Since her birth, Mira has been in the same bed space. On the “A” side, in the middle of the room on the left. Meanwhile, she’s had at least 10 little “friends” come and go during her eight weeks there. And each time one of them leaves, it makes me feel some kinda way. Truth is, it makes me jealous. Granted, I don’t know why or for how long those other babies need to be in the NICU, whether they are going home or just to the “B” side or how well or not they are. All I know is they are making moves and we are still in bed space 22.
We probably have about six more weeks to go because Mira’s recent setback means she needs to pace herself a bit. And, truth is, I’m starting to lose my steam. I can drive to the hospital, park and walk to the NICU with my eyes closed. I can count three minutes in my head without using the timer as I scrub my arms from fingertip to elbow. Everybody knows my name and I know theirs. I know their schedules and half of their stories. My arms are starting to get intolerant of the scrub soap. And I’ve even stopped pumping as much now that she’s on all formula. Feels like there’s no use stressing myself out for a few drops when I could be at the hospital caring for her instead.
Don’t get me wrong, I love seeing Mira everyday (lately, it’s been twice a day). Once I’m there, it’s heaven. Holding her in my arms is the best thing on earth and she really is the sweetest baby. But getting up the energy to go through the process of getting there is wearing me down. Add that on top of the fact that I haven’t worked in two months and money is getting lower than I’d like, and the anxiety of wanting her to come home hits me hard. I’m having to say double the prayers these days to keep things together, so this blog has really helped.
I’m keeping things in perspective these days by trying to look at all the ups and downs as a part of the journey. From the minute I knew she’d be a preemie, I viewed this as the longest car ride home ever with a pit stop in the NICU. And for the most part, I’ve taken a hands off approach in terms of trying to do anything more than just be there for her and be her mom-vocate.
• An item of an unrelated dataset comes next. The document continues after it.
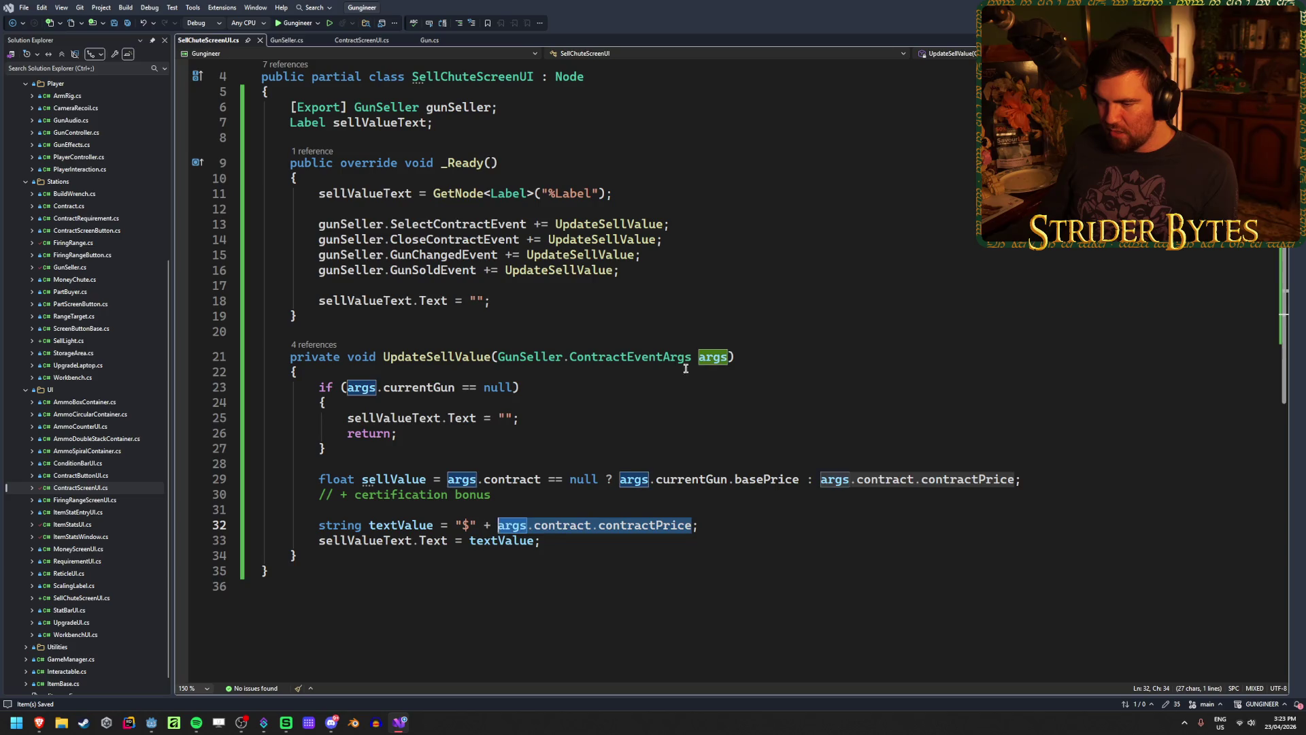
text(sellValue)
click(577, 542)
I don’t rush her nor expect her to go faster than she can and just try to roll with the punches. And we’ve had a million important milestones to celebrate which keeps me feeling like we’re moving in the right direction. So when I see other babies rolling out of her room, I try to remind myself that we are all there for different reasons and seasons and it’s just their time to move on.
I know these are not things I can control. And I’m not even trying to as is my nature. Rather they are things that I need to endure. So that’s what I’m asking God for these days – the strength and energy to endure and to keep the pace of the situation. And I’d appreciate you praying the same
for me. Because now that I’m a mom, I know that slowing down isn’t an option. It could mean the difference between picking up on a problem with Mira and not.
So, this week, Mira’s room is full again. And no matter how things shuffle around, I am trusting God for favor that we will one day soon leave bed space 22 for our next adventure. And that he will give me the grace and strength for whatever challenges and triumphs await us there.
Thanks for your prayers and support.